■ **Problem description**
Select and copy every line of the material below that contains the string "kern". Case counts.
-- Begin Available records --
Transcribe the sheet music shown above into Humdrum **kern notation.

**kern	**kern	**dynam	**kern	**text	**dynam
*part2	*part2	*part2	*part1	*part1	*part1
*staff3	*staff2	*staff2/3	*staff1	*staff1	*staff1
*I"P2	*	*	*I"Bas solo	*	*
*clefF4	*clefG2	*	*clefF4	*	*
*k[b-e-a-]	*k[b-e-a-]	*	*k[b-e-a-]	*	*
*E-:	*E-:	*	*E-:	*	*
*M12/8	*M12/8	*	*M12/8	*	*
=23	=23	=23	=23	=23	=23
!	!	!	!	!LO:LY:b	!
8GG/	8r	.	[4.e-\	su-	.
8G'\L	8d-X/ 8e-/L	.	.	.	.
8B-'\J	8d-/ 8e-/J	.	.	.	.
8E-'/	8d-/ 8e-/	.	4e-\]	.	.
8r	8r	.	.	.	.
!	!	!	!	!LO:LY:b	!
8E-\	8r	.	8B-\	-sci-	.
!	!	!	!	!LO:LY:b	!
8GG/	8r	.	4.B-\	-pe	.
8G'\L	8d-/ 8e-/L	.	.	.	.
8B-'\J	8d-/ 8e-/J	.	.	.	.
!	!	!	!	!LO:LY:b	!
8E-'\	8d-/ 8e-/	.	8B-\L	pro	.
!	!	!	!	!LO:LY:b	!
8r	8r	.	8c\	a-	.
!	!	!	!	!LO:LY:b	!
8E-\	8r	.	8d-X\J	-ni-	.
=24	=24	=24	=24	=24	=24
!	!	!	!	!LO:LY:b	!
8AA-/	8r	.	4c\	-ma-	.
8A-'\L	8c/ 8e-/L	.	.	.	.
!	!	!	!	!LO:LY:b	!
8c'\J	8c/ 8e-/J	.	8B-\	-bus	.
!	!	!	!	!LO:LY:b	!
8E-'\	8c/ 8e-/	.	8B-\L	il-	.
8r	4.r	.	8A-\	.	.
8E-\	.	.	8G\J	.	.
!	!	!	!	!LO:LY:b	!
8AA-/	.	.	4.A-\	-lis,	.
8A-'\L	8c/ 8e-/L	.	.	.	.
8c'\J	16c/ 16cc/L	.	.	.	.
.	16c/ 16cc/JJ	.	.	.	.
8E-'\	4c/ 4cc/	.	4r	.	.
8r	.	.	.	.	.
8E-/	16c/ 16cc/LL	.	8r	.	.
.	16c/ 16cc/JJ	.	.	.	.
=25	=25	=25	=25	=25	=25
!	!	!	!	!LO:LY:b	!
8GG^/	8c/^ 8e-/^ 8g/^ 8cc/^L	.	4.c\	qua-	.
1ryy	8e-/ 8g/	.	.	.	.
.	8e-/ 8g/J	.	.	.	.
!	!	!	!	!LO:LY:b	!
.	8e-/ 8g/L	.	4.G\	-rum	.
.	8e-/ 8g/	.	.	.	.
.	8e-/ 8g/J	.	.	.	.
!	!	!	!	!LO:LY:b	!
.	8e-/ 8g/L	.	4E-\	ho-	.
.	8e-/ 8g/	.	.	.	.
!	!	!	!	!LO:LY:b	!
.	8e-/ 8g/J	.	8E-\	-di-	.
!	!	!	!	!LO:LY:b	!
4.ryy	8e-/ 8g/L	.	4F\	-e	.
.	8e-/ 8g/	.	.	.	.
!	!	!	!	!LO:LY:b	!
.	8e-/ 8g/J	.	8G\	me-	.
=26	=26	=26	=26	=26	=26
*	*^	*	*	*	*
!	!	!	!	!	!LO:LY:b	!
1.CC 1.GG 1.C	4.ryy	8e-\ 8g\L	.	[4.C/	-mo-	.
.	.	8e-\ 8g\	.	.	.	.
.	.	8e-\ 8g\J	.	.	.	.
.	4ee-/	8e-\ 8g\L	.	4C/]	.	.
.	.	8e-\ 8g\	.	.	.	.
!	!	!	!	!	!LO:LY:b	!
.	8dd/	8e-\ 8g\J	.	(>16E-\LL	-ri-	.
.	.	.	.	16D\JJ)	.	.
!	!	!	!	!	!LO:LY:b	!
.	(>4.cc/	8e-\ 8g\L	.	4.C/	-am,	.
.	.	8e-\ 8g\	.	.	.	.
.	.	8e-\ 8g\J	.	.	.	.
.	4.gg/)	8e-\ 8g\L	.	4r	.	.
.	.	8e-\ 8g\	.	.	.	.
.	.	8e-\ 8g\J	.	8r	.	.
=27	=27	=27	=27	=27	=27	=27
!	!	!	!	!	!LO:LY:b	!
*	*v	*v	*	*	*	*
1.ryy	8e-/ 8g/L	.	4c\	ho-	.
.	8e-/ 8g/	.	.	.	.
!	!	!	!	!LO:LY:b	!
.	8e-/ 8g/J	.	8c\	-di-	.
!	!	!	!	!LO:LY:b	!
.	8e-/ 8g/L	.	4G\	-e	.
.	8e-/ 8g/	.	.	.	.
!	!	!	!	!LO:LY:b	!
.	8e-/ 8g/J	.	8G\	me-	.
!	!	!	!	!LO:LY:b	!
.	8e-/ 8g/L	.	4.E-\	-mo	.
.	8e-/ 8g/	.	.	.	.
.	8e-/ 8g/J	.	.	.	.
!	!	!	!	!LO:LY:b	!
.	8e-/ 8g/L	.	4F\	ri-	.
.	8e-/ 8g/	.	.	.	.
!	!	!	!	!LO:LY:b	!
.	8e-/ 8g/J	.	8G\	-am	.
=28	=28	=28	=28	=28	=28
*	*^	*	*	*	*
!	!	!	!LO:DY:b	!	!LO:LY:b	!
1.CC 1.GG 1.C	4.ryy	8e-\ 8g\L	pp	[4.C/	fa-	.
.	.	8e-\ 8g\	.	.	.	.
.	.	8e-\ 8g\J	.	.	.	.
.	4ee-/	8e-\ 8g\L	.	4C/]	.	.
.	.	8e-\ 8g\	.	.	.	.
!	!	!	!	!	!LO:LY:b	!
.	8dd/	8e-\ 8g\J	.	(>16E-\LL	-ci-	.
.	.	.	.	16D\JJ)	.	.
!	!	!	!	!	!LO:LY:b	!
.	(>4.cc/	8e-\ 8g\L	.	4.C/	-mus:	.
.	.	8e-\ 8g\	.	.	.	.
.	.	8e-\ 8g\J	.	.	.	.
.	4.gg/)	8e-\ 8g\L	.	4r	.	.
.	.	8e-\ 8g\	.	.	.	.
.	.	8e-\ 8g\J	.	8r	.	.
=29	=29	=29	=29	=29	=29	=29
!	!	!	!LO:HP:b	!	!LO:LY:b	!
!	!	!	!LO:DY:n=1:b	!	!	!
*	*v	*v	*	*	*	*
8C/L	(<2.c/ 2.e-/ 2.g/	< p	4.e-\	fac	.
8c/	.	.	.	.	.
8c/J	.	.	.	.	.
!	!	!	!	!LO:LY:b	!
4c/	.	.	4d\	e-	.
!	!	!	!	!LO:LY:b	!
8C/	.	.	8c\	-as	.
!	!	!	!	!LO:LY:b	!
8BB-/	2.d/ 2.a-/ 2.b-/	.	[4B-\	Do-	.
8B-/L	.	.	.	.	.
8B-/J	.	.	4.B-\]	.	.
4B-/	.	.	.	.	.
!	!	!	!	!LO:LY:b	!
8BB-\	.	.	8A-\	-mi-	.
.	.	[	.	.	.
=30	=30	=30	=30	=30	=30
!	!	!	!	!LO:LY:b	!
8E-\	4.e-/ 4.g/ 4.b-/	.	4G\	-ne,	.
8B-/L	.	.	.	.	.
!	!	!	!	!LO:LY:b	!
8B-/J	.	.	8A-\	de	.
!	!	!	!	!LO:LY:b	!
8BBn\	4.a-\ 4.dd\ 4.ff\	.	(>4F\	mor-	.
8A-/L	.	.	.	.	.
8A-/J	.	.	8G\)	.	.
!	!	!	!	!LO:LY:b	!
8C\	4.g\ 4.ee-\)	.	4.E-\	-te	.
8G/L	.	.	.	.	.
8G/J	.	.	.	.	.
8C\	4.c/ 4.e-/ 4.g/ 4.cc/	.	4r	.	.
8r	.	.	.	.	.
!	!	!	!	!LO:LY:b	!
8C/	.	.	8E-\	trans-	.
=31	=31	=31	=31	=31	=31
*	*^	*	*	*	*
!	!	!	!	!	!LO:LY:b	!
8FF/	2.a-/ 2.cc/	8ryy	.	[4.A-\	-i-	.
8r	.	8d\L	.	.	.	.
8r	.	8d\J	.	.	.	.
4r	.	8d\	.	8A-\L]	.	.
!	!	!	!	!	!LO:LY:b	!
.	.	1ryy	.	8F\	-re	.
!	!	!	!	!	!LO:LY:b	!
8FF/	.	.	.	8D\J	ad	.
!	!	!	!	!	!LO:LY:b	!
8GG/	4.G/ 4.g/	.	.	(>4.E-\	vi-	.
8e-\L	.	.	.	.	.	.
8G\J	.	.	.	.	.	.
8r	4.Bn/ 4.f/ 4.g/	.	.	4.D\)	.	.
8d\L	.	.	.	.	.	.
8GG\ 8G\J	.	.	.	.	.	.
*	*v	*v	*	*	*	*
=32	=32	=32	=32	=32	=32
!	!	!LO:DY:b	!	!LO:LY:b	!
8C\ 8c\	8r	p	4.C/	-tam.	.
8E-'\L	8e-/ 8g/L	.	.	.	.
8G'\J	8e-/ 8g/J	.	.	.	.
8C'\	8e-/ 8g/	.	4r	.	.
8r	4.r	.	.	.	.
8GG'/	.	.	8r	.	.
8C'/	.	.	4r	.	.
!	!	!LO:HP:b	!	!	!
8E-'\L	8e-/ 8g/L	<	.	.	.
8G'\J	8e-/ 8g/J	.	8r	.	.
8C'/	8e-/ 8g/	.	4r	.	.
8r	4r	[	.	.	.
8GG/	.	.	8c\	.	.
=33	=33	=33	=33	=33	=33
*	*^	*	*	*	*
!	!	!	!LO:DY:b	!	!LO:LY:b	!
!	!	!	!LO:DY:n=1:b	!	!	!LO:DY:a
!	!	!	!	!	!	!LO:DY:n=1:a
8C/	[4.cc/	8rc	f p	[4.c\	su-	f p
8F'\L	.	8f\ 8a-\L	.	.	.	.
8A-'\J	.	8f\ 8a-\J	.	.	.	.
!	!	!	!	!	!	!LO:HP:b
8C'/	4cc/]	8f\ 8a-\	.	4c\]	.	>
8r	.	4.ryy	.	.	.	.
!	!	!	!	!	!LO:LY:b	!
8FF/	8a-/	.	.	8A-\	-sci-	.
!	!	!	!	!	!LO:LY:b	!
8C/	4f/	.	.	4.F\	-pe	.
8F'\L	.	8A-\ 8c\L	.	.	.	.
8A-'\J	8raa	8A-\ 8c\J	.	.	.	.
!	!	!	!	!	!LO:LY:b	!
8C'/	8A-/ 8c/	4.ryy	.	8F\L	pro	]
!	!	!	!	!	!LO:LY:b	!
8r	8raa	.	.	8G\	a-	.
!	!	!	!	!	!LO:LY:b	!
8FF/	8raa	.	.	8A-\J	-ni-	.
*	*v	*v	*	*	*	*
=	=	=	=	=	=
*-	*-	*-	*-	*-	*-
-- End Available records --
■ **Solution to this problem**
Transcribe the sheet music shown above into Humdrum **kern notation.
**kern	**kern	**dynam	**kern	**text	**dynam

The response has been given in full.